You nibbled on your lower lip. "No, I am foolish to think so."
He gently swatted your backside, making you yelp. "Enough disparaging yourself, little flower."
"Apologies. Please, I wish for you to do this." A sudden heat lapped in your lower belly. His tenderness earlier had stirred such desire in you.
He removed the tightly folded cloth from between your thighs before slowly slipping his cock into you from behind, keeping you tucked against him. It was gentle, and you took him with ease. He stayed like that for a while before slowly rolling his hips. It created a pleasant pressure building inside you. His hand remained on your stomach, feeling his cock swell inside you, the soft bulge it created.

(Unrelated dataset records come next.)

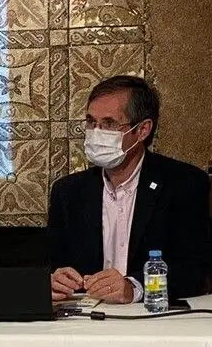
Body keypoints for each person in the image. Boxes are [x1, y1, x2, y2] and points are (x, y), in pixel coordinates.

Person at [49, 75, 211, 303]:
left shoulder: (184, 183)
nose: (96, 132)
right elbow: (51, 264)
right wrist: (54, 279)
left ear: (143, 130)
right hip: (85, 315)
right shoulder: (67, 191)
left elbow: (196, 271)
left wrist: (135, 287)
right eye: (91, 122)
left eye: (109, 124)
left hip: (154, 316)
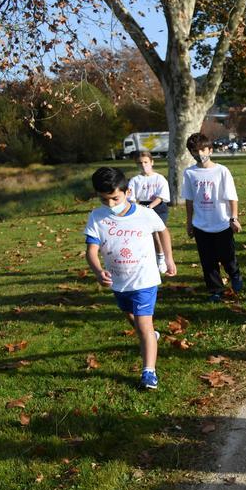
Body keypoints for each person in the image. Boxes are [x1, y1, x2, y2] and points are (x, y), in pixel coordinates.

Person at [85, 166, 177, 389]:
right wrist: (98, 272)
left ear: (127, 192)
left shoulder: (145, 214)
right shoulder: (97, 217)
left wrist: (169, 258)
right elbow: (91, 251)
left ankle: (149, 372)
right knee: (133, 319)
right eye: (104, 200)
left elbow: (162, 230)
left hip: (144, 279)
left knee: (144, 324)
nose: (110, 205)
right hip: (119, 281)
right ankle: (150, 337)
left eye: (115, 198)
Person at [181, 133, 242, 302]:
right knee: (208, 261)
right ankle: (216, 290)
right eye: (195, 150)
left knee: (227, 257)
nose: (199, 154)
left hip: (222, 223)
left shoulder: (222, 171)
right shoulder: (189, 173)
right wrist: (189, 222)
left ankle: (235, 273)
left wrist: (234, 218)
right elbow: (189, 199)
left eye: (202, 149)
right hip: (201, 224)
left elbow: (232, 197)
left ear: (210, 150)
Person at [127, 151, 171, 274]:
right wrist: (140, 207)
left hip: (157, 207)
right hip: (141, 207)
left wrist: (149, 207)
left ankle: (161, 259)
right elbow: (131, 198)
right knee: (142, 235)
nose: (143, 165)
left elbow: (160, 197)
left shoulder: (159, 178)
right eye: (140, 163)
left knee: (156, 233)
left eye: (146, 162)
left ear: (151, 162)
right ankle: (145, 259)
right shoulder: (135, 180)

"Oh," you whimpered, trembling as your toes curved over his calf tucked between your legs.
"Shhh, just feel it and let go when you are ready. Do not force it." His voice was like velvet in your ears, sending shivers through your body while he continued the slow, deep thrusts.
Your lashes fluttered, your fingers wrapping tightly around his wrist from the hand still pressed agaisnt your belly. The pressure snapped like a tight band, sending you toppling into a sweet release. The cramps subsided, and all you felt was euphoria as the high swam through your body. The tenderness continued as he gently wiped between your legs with the damp cloth and tucked the clout back into place before fixing your nightgown. Your moonblood clung to his cock like a scarlet sheath, reminding you of your wedding night when he took your maidenhead.
"Sleep, my little flower," he whispered in your ear, holding you tightly in his arms.